Accordering Landelijk Kwaliteitsstatuut GGZ 4.0
Het Landelijk Kwaliteitsstatuut GGZ (LKS) beschrijft wat zorgaanbieders in de ggz geregeld moeten hebben op het gebied van kwaliteit en verantwoording om gezondheidszorg in het kader van de Zorgverzekeringswet te kunnen verlenen. In het bijzonder geeft het een beschrijving van de rollen van de betrokken zorgverleners in verschillende onderdelen van het zorgproces. De nadruk ligt daarbij op het proces van indiceren, coördineren en evalueren van de behandeling en begeleiding. Het LKS zet uiteen welke taken en bevoegdheden bij deze rollen horen en welke competenties nodig zijn om deze uit te voeren.
Met deze wettelijke opdracht, waar het Zorginstituut Nederland (ZN) toezicht op houdt, zijn de drie hoofdpartijen (de zorgverzekeraar, patiëntenvertegenwoordiging en zorgverleners) regelmatig in overleg om dit LKS zo nodig aan te passen en te verbeteren. Rond 2020 kwamen de partijen er samen niet uit. Met name de invulling welke beroepsgroep in welke zorgsetting regiebehandelaar kon zijn was toen niet oplosbaar in het onderling overleg. Veel facetten spelen bij deze invulling een rol, zowel inhoudelijke, organisatorische als financiële. In 2022 heeft ZN daarom de regie overgenomen en zelf een LKS opgesteld, wat echter zo lastig uitvoerbaar bleek in de praktijk dat er is besloten een nieuwe tijdelijke veldafspraak te maken binnen dit LKS 3.0 en om dan meteen aan de slag te gaan met een vernieuwde LKS 4.0. Daar is hard aan gewerkt door de partijen en een landelijke werkgroep die hen ondersteunt. De VVGN heeft deelgenomen aan de gesprekken hieromtrent. Recent is een versie geaccordeerd door (bijna) alle deelnemende partijen, inclusief de VVGN. Deze wordt naar ZN en zal daar naar alle waarschijnlijkheid worden aangenomen.

# ZO WERKT HET:
Welke drie hoofdpartijen overleggen volgens het tekstfragment over het Landelijk Kwaliteitsstatuut GGZ regelmatig om het LKS aan te passen en te verbeteren?

# GEGEVEN RIJEN:
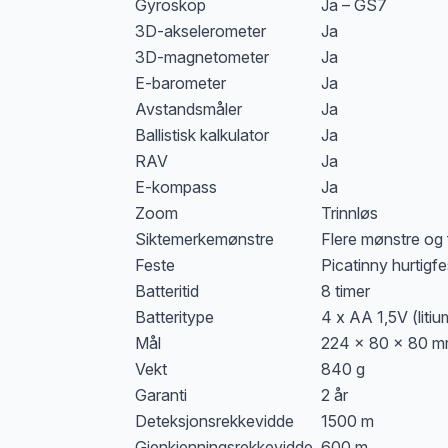
Gyroskop
Ja – GS7
3D-akselerometer
Ja
3D-magnetometer
Ja
E-barometer
Ja
Avstandsmåler
Ja
Ballistisk kalkulator
Ja
RAV
Ja
E-kompass
Ja
Zoom
Trinnløs
Siktemerkemønstre
Flere mønstre og 
Feste
Picatinny hurtigfes
Batteritid
8 timer
Batteritype
4 x AA 1,5V (litiu
Mål
224 x 80 x 80 
Vekt
840 g
Garanti
2 år
Deteksjonsrekkevidde
1500 m
Gjenkjenningsrekkevidde
600 m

# JOUW ANTWOORD:
De zorgverzekeraar, de patiëntenvertegenwoordiging en de zorgverleners.